ASSIGNMENT
Please write out, word for word, the lines below from the one containing "Would you identify" through the one containing "408.9], [0, 0, 1]] dist [0.064175, 0.009852]", inclusive.

Top of RECORDED INFORMATION

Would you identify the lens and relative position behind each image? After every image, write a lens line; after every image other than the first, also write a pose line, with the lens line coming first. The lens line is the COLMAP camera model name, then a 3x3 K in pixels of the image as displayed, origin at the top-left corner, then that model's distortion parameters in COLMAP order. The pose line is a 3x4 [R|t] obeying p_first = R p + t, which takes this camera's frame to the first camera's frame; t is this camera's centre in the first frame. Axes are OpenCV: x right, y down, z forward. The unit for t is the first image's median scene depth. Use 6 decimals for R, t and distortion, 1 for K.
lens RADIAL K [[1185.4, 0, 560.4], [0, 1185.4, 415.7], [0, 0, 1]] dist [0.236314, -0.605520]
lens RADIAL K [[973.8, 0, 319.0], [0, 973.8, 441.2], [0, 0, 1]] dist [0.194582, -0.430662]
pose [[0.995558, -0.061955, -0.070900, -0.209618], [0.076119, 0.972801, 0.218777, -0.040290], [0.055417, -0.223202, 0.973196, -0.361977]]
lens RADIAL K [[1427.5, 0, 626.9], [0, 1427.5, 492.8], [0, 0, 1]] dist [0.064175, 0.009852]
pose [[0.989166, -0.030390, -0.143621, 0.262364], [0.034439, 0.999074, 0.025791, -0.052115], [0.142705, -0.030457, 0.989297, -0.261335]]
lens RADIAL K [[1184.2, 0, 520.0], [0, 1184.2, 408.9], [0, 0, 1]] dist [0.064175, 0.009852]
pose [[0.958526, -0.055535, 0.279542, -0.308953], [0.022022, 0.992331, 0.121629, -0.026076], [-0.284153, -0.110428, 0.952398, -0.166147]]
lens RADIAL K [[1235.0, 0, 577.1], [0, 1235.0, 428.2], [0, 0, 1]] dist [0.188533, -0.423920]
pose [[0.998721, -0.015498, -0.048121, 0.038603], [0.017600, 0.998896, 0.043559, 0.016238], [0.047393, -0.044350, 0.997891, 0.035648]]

Bottom of RECORDED INFORMATION
Top of RECORDED INFORMATION

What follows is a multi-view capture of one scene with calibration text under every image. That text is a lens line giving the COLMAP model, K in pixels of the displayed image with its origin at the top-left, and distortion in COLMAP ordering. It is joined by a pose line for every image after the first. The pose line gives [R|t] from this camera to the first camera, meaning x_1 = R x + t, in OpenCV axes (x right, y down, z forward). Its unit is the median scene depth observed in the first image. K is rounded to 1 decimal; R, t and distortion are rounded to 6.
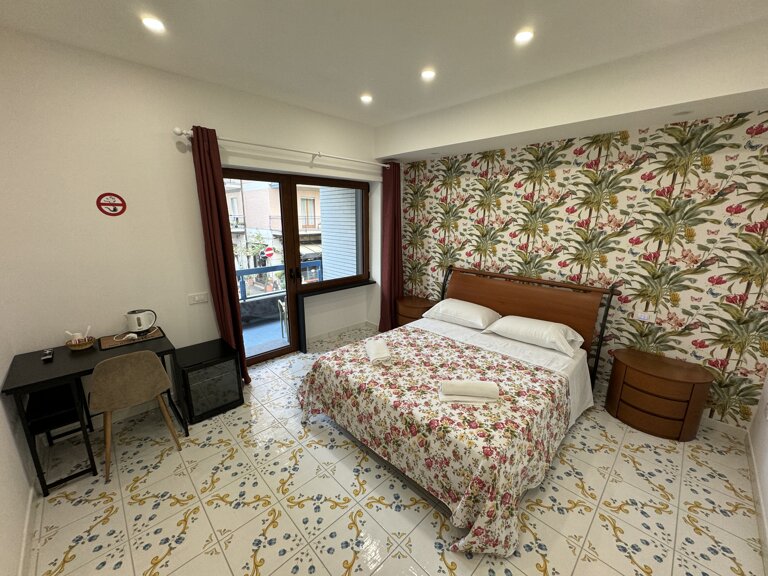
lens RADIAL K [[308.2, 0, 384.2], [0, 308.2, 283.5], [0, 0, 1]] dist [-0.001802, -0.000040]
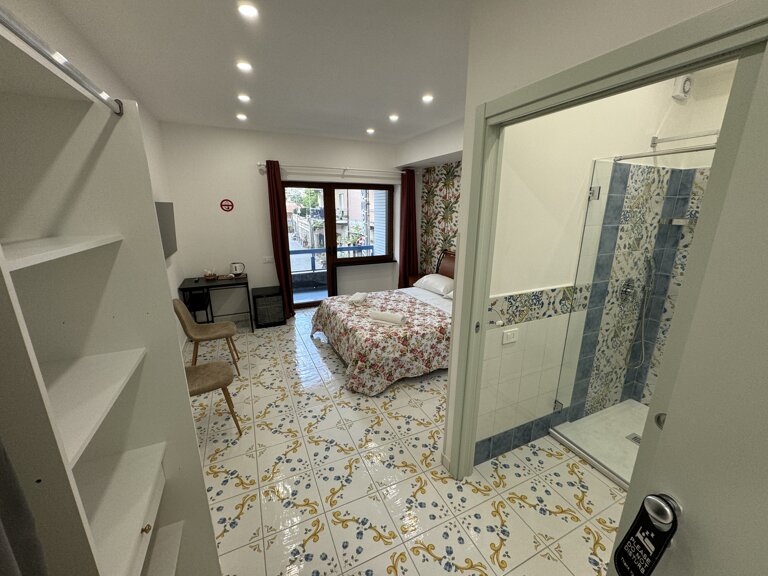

Bottom of RECORDED INFORMATION
Top of RECORDED INFORMATION

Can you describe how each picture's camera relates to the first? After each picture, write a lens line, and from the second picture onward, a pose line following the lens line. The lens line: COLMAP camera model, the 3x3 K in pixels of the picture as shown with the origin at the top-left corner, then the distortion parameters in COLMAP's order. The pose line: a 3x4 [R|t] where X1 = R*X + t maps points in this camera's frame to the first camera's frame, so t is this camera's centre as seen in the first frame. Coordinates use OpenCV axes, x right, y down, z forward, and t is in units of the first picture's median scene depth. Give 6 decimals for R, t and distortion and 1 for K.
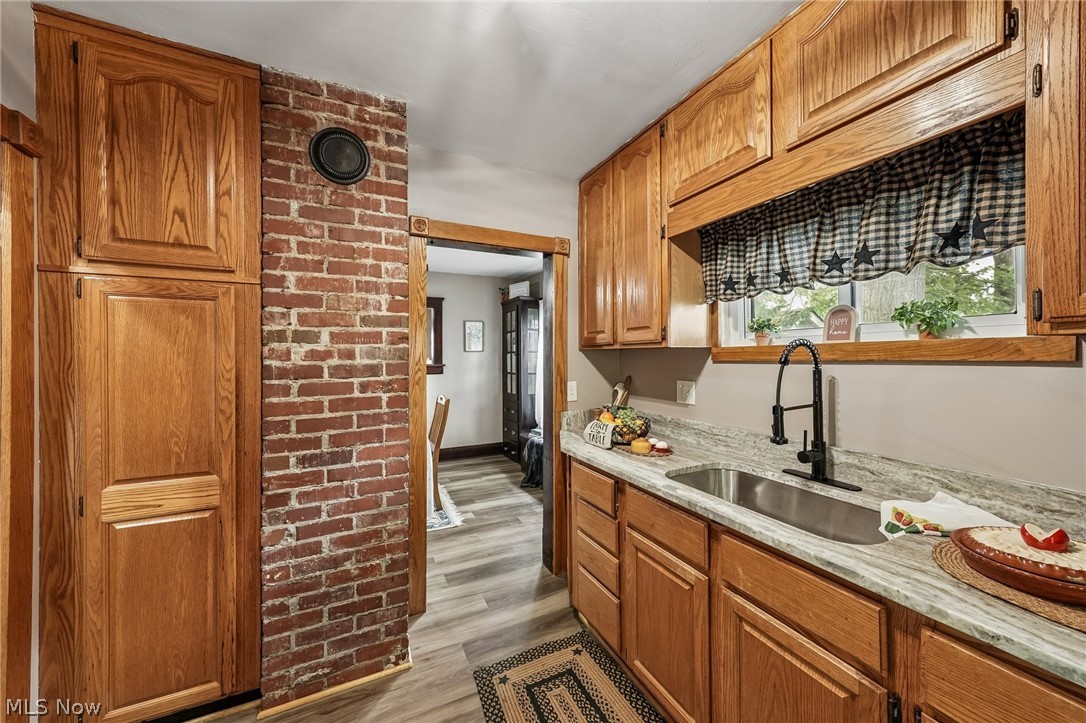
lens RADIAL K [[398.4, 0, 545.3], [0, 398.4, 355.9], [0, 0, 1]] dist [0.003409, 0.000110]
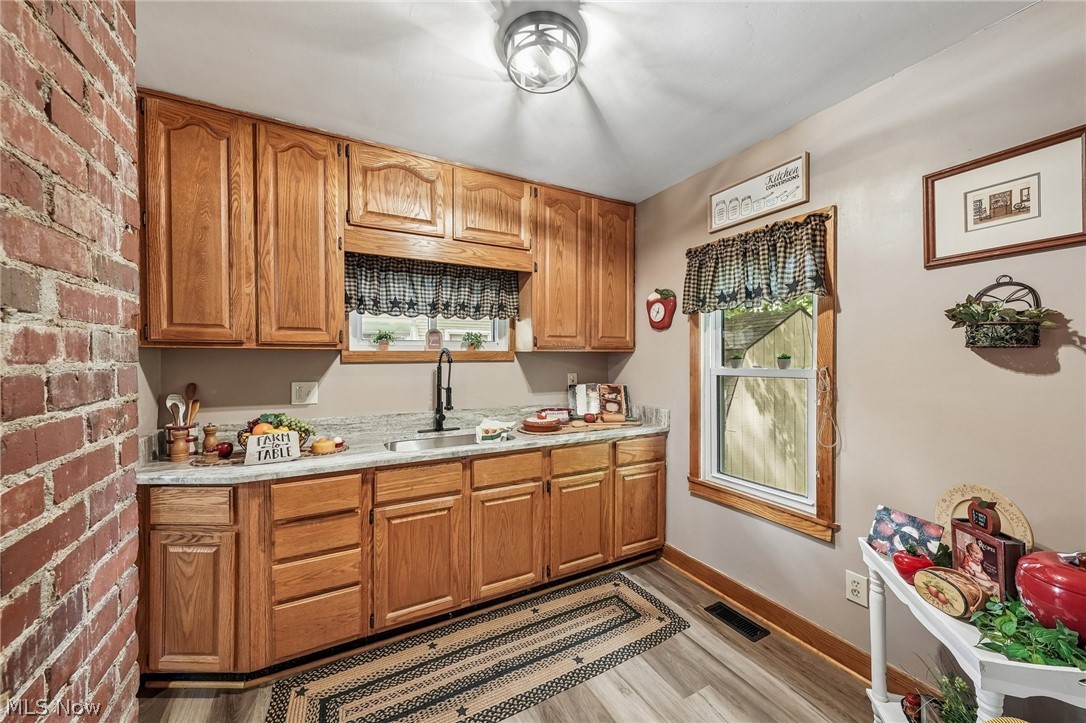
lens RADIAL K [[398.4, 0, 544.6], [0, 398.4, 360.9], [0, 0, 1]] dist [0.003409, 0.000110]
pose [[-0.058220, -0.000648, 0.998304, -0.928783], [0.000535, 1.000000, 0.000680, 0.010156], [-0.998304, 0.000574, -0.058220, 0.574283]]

Bottom of RECORDED INFORMATION

COMPLETED TASK
Would you identify the lens and relative position behind each image? After every image, write a lens line; after every image other than the first, also write a pose line, with the lens line coming first. The lens line is the COLMAP camera model name, then a 3x3 K in pixels of the image as displayed, origin at the top-left corner, then that model's distortion parameters in COLMAP order. The pose line is a 3x4 [R|t] obeying p_first = R p + t, which takes this camera's frame to the first camera's frame; t is this camera's centre in the first frame. Axes are OpenCV: x right, y down, z forward. The unit for t is the first image's median scene depth. Use 6 decimals for R, t and distortion, 1 for K.
lens RADIAL K [[1185.4, 0, 560.4], [0, 1185.4, 415.7], [0, 0, 1]] dist [0.236314, -0.605520]
lens RADIAL K [[973.8, 0, 319.0], [0, 973.8, 441.2], [0, 0, 1]] dist [0.194582, -0.430662]
pose [[0.995558, -0.061955, -0.070900, -0.209618], [0.076119, 0.972801, 0.218777, -0.040290], [0.055417, -0.223202, 0.973196, -0.361977]]
lens RADIAL K [[1427.5, 0, 626.9], [0, 1427.5, 492.8], [0, 0, 1]] dist [0.064175, 0.009852]
pose [[0.989166, -0.030390, -0.143621, 0.262364], [0.034439, 0.999074, 0.025791, -0.052115], [0.142705, -0.030457, 0.989297, -0.261335]]
lens RADIAL K [[1184.2, 0, 520.0], [0, 1184.2, 408.9], [0, 0, 1]] dist [0.064175, 0.009852]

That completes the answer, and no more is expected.